**Source document:**
Ruling Lets Doctors Proceed In Miami HMO Case
A federal judge in Miami Friday rejected eight insurance companies' motions for dismissal of 20 "wide-ranging" lawsuits by physicians, the New York Times reports. Judge Federico Moreno's ruling allows the plaintiffs to go forward, "pursuing their claims that eight of the largest companies broke their contracts with doctors and unjustly enriched themselves at the doctors' expense" (Freudenheim, New York Times, 3/3). The lawsuits, which were consolidated last year in Miami, claim that the insurance companies -- Aetna Inc. and its Prudential Unit, Cigna Corp., UnitedHealth Group, Humana Inc., PacifiCare Health Systems and WellPoint Health Networks -- "systematically delay and deny payment to health care providers even when care is medically necessary," and charge that these practices violated federal racketeering laws and the Employee Retirement Income Security Act, a 1974 federal law that regulates pension and health benefits (Chandler, AP/Miami Herald, 3/3). In a victory for the companies, Moreno initially rejected physicians' claims that the companies had "defrauded doctors" in violation of the anti-racketeering law. Moreno set a March 26 deadline for the plaintiffs to "try to substantiate" their allegations under the Racketeer Influenced and Corrupt Organizations Act. The judge also rejected the plaintiffs' claim that they were "entitled to more speedy payment under Medicare statutes," and gave the doctors until March 14 to make their arguments under a class action status.
Both sides said they were "encouraged" by Moreno's ruling, the Times reports. Aetna and Cigna issued statements saying they were "pleased" by the ruling. Cigna said, "Today's ruling is good news in that it rejects the plaintiff's claims regarding federal prompt payment issues and points out deficiencies in many other key areas." But California Medical Association President Dr. Marie Kuffner said, "Physicians and patients should be very encouraged by this ruling." Archie Lamb, the lead plaintiffs' lawyer, said that "neither side should claim a great victory" in the ruling (New York Times, 3/3). Reuters/Chicago Tribune reports that the ruling "partly helped" lift HMO stocks on Friday, with the Standard & Poor's Health Care Managed Care index rising 9.16 points, or 2.4%, to 393.70 (Somasundaram, Reuters/Chicago Tribune, 3/3).

**Assignment 1:** Transcribe a passage from the HMO ruling article. Begin at the words "Both sides said" and stop after "Reuters/Chicago Tribune, 3/3).".
**Assignment 2:** According to the HMO ruling article, by what date did Judge Moreno require the plaintiffs to try to substantiate their allegations under the Racketeer Influenced and Corrupt Organizations Act?
The entries play no part in this work.

**Data supplied:**
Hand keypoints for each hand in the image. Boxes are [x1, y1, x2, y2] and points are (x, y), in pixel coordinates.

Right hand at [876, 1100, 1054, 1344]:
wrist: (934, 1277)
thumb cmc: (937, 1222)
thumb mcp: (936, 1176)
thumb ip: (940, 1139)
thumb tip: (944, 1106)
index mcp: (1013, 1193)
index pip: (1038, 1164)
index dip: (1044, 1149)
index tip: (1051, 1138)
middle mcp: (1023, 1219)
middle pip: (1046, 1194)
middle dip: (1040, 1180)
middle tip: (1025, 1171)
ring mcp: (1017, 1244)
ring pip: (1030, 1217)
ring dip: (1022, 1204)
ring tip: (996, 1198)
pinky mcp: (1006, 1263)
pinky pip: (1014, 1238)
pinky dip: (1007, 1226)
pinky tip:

**Exercise answer 1:**
Both sides said they were "encouraged" by Moreno's ruling, the Times reports. Aetna and Cigna issued statements saying they were "pleased" by the ruling. Cigna said, "Today's ruling is good news in that it rejects the plaintiff's claims regarding federal prompt payment issues and points out deficiencies in many other key areas." But California Medical Association President Dr. Marie Kuffner said, "Physicians and patients should be very encouraged by this ruling." Archie Lamb, the lead plaintiffs' lawyer, said that "neither side should claim a great victory" in the ruling (New York Times, 3/3). Reuters/Chicago Tribune reports that the ruling "partly helped" lift HMO stocks on Friday, with the Standard & Poor's Health Care Managed Care index rising 9.16 points, or 2.4%, to 393.70 (Somasundaram, Reuters/Chicago Tribune, 3/3).

**Exercise answer 2:** March 26